Finding Nemo in Dahab Egypt, part 2
June 27, 2018
Scuba diving allows me to discover another, magical world. I was so lucky to meet dolphins, whales, sharks, octopuses and many more wonderful beings. It’s always a pleasure to find anemonefish. These busy little fish make me smile every time I encounter them. And little Nemo is populair among many people according to the statistics of my blogs ‘Finding Nemo in the Red Sea’ and ‘Finding Nemo in Dahab part 1’. Recently I was going through my many diving photos from Dahab and I found so many Nemo photos that a Finding Nemo in Dahab Egypt, part 2 was obvious.
Unfortunately the movie ‘Finding Nemo’ made clownfish popular aquarium pets. I think all wild animals, including all fish, should live in freedom, not in captivity. Nemo fish are actually clownfish or anemonefish. Anemonefish are named after the sea anemones in which they make their homes. There are 28 different species in many colors, such as pink, red, yellow, black, brown and multi-colored stripes.

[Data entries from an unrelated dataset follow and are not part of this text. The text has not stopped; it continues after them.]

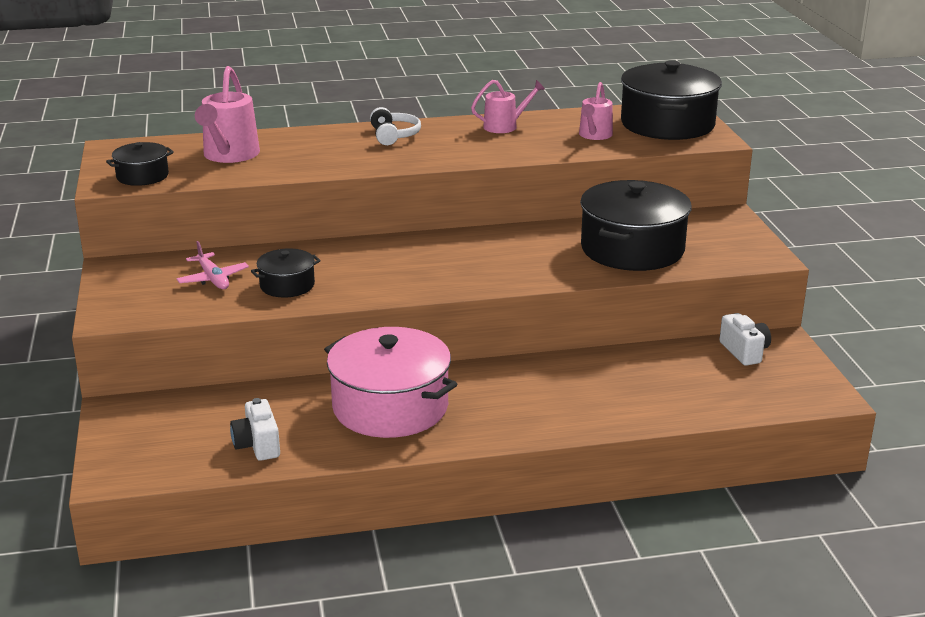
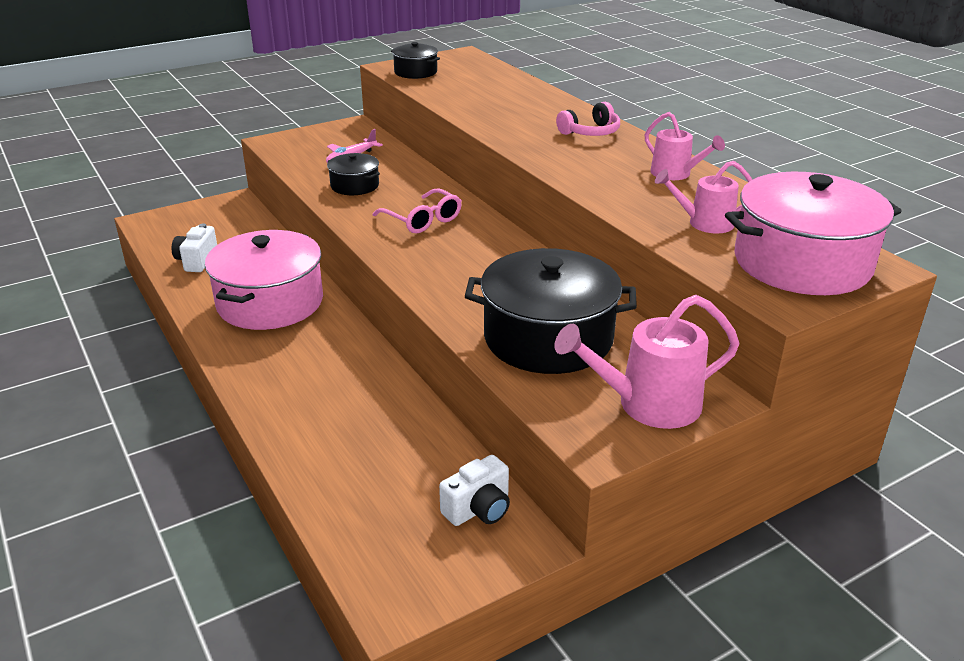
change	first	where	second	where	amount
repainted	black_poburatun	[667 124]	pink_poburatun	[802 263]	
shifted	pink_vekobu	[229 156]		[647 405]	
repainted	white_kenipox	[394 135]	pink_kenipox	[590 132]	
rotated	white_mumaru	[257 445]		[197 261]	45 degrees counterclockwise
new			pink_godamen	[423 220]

The largest anemonefish can reach a length of 15 centimeters, while the smallest are barely 7 centimeters long.
Anemonefish are found mainly around certain kinds of anemones, creatures that anchor themselves to the sea floor. They use their tentacles to attract food. The anemone’s tentacles have stinging cells called nematocysts that release a toxin when prey or predator touches it. Clownfish are omnivores, which means they eat meat and plants. Their diet typically consists of algae, zooplankton, worms and small crustaceans.
Little Nemo is an interesting fish: all anemonefish are hermaphrodites. National Geographic states that alle anemonefish are born male, but they have the ability to turn themselves female. Once they turned into females, they can’t go back to being male. Sometimes the change is made when mating. Two males will become mates and the larger, dominant fish will become the female. Anemonefish live in groups that are led by one dominant female. When she dies the dominant male will become a female to replace her. The largest of the smaller males will become the dominant male of the group.
It’s the male that takes care of the eggs. The eggs hatch in six to eight days. The larvae float away and spend about 10 days adrift. At that moment they are still transparant, only when they start to mature they will get the color of their species. The juveniles search for a host anemone. The first time they stay safely in their anemone. When they grow larger they will seek for food, but always within a a few meters from the anemone. Clownfish are not endangered. However, we are loosing our reefs and the loss of habitat puts the fish in danger, just as fishermen catching anemonefish to sell them as pets. Another reason why we have to take good care of our coral reefs.